Called for a chunk of data of the response body. $eof is true if this is the last chunk of the connection. $eobody is true if this is the last chunk of the response body. If the response body is empty the method will be called once with ''. If no body exists because of CONNECT or HTTP Upgrade in_data will be called, not in_response_body.

$data can be [ 'gap' => $len ] if the input to this layer were gaps.

$request->in_chunk_header($dir,$header,$time)

will be called with the chunk header for chunked encoding. Usually one is not interested in the chunk framing, only in the content so that this method will be empty. Will be called before the chunk data.

$request->in_chunk_trailer($dir,$trailer,$time)

will be called with the chunk trailer for chunked encoding. Usually one is not interested in the chunk framing, only in the content so that this method will be empty.

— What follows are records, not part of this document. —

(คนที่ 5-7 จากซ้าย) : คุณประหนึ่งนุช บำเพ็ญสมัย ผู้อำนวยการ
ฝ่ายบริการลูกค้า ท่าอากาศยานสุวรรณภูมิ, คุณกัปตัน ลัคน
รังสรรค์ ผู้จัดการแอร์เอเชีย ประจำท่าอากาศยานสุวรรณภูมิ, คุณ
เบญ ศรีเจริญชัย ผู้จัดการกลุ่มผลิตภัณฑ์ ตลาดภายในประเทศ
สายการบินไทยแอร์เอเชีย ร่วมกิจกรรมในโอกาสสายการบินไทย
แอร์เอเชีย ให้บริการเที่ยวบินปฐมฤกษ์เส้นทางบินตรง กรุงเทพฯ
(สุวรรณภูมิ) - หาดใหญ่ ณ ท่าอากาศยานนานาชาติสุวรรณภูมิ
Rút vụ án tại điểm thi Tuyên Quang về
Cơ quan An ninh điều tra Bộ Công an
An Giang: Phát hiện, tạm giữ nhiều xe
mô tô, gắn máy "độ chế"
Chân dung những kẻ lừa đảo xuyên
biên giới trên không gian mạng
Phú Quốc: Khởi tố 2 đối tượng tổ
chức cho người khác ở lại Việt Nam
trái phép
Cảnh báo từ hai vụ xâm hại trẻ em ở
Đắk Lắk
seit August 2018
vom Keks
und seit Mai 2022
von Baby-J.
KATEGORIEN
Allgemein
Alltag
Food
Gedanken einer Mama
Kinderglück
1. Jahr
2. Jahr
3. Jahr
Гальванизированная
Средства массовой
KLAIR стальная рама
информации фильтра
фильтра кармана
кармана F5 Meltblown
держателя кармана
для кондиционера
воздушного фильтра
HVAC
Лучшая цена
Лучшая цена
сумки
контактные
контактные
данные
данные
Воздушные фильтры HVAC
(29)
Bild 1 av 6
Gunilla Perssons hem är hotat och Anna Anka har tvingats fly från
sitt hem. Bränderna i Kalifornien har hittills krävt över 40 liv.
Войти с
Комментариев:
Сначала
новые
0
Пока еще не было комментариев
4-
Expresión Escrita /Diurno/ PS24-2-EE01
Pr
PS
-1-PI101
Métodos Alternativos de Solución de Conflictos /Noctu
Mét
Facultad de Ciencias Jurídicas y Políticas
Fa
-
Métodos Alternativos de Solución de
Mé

Will be called after in_response_body/in_request_body got called with eof true.

$request->in_data($dir,$data,$eof,$time)

Will be called for any data after successful CONNECT or Upgrade, Websockets... $dir is 0 for data from client, 1 for data from server.

$request->in_junk($dir,$data,$eof,$time)

Will be called for legally ignored junk (empty lines) in front of request or response body. $dir is 0 for data from client, 1 for data from server.

$request->fatal($reason,$dir,$time)

will be called on fatal errors, mostly protocol iregularities.

Methods suitable for overwriting:

new_request(\%meta)

default implementation will just call new_request from the attached flow

Helpful methods

$connection->dump_state

collects the state of the open connections. If defined wantarray it will return a message, otherwise output it via xdebug

$connection->offset($dir)

returns the current offset in the data stream, that is the position behind the within the in_* methods forwarded data.

$connection->open_requests(@index)

in array context returns the objects for the open requests, in scalar context the number of open requests. If index is given only the specified objects will be returned, e.g. index -1 is the object currently receiving response data while index 0 specifies the object currently receiving request data (both are the same unless pipelining is used)

LIMITS

100 Continue, 101 Upgrade are not yet implemented.